Mitchell Siporin (1910–1976) was a Social Realist American painter.

==Biography==
Mitchell Siporin was born on May 5, 1910, in New York City to Hyman, a truck driver, and Jennie Siporin, both immigrants from Poland, and grew up in Chicago. Siporin attended School of the Art Institute of Chicago. He did illustrations for Esquire and other magazines. Beginning in the mid-1930s, Siporin worked as a painter for the Illinois Art Project through the Works Progress Administration. Together with Edward Millman, he painted "the largest single mural project awarded for a post office by the Section of Fine Arts" in the Central Post Office in St Louis, Missouri.

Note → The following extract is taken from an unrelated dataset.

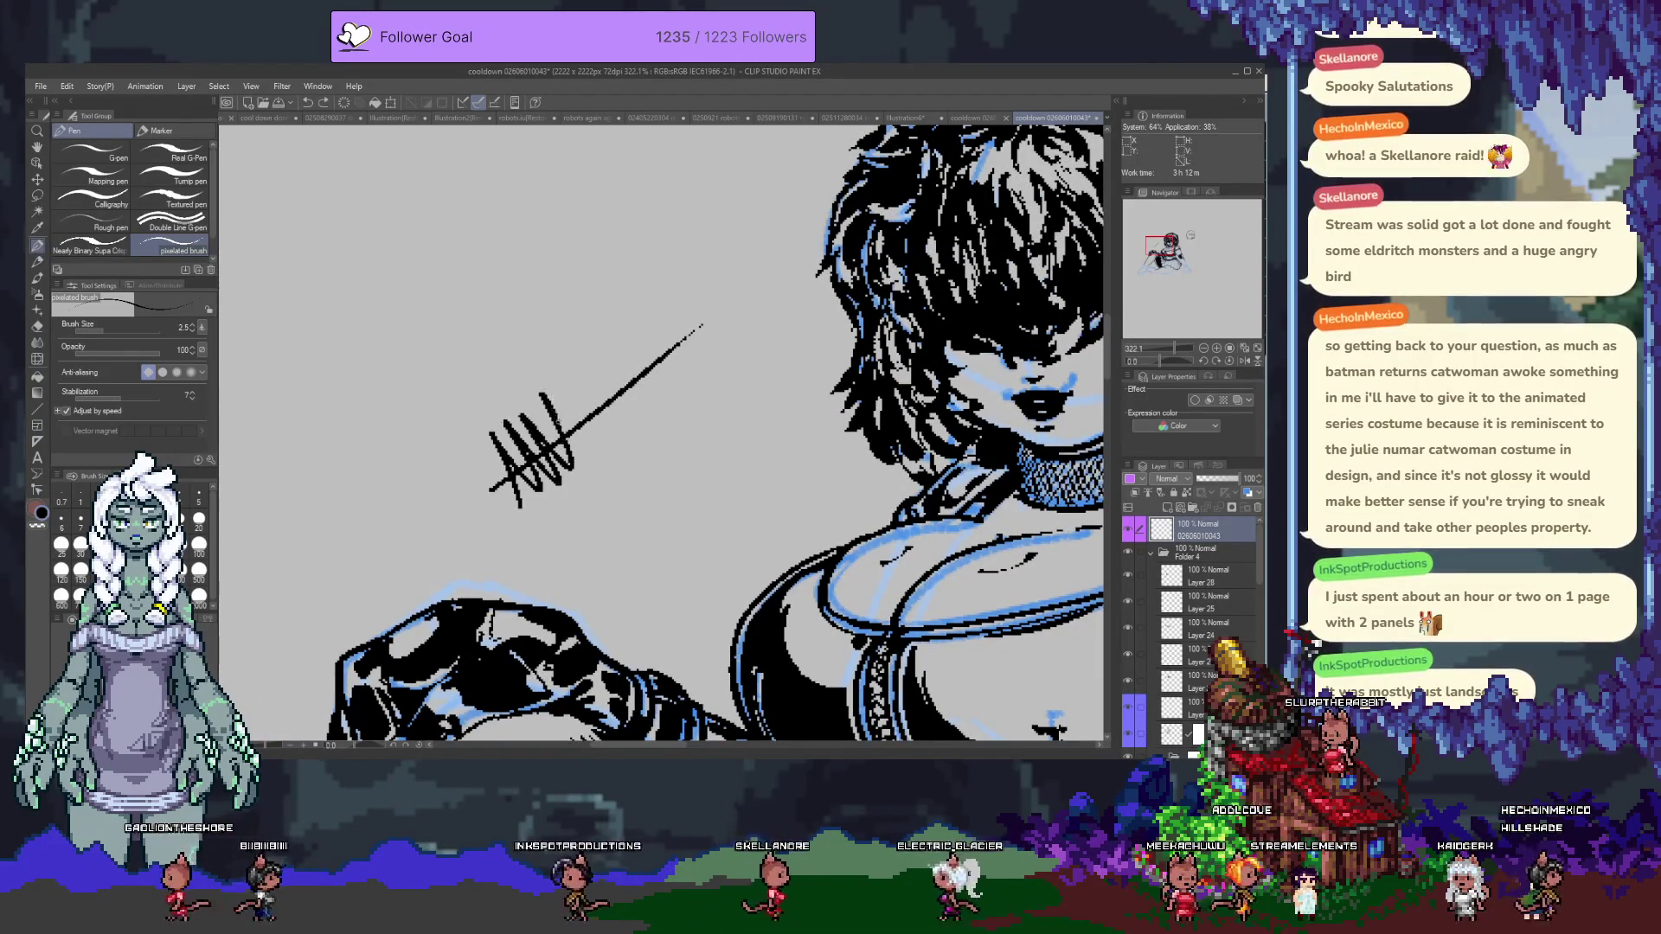
key(ctrl+z)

In late 1943 he was deployed as a sergeant in the Army Artist Unit, where he served alongside Rudolph von Ripper. He sent back drawings and watercolours from North Africa and Italy.

He married Miriam Tane in Manhattan to November 9, 1945. He was the recipient of a Guggenheim Fellowship in 1945 and 1947. In 1949, he won the Prix de Rome in painting.

In 1951, he founded the Department of Fine Arts at Brandeis University. In 1956, he became the first curator of the Brandeis University Art Collection.

Siporin died in 1976 in Newton, Massachusetts. He was Jewish.

==Works==
Siporin's work is in the collection of the Art Institute of Chicago, the Detroit Institute of Arts, the Metropolitan Museum of Art, the Museum of Modern Art, the National Gallery of Art, the Pennsylvania Academy of the Fine Arts, the Smithsonian American Art Museum, the Whitney Museum of American Art, and Albert G. Lane Technical High School in Chicago.

In 1947 his painting End of an Era won the Logan Medal of the Arts at the 51st Annual Exhibition in Chicago.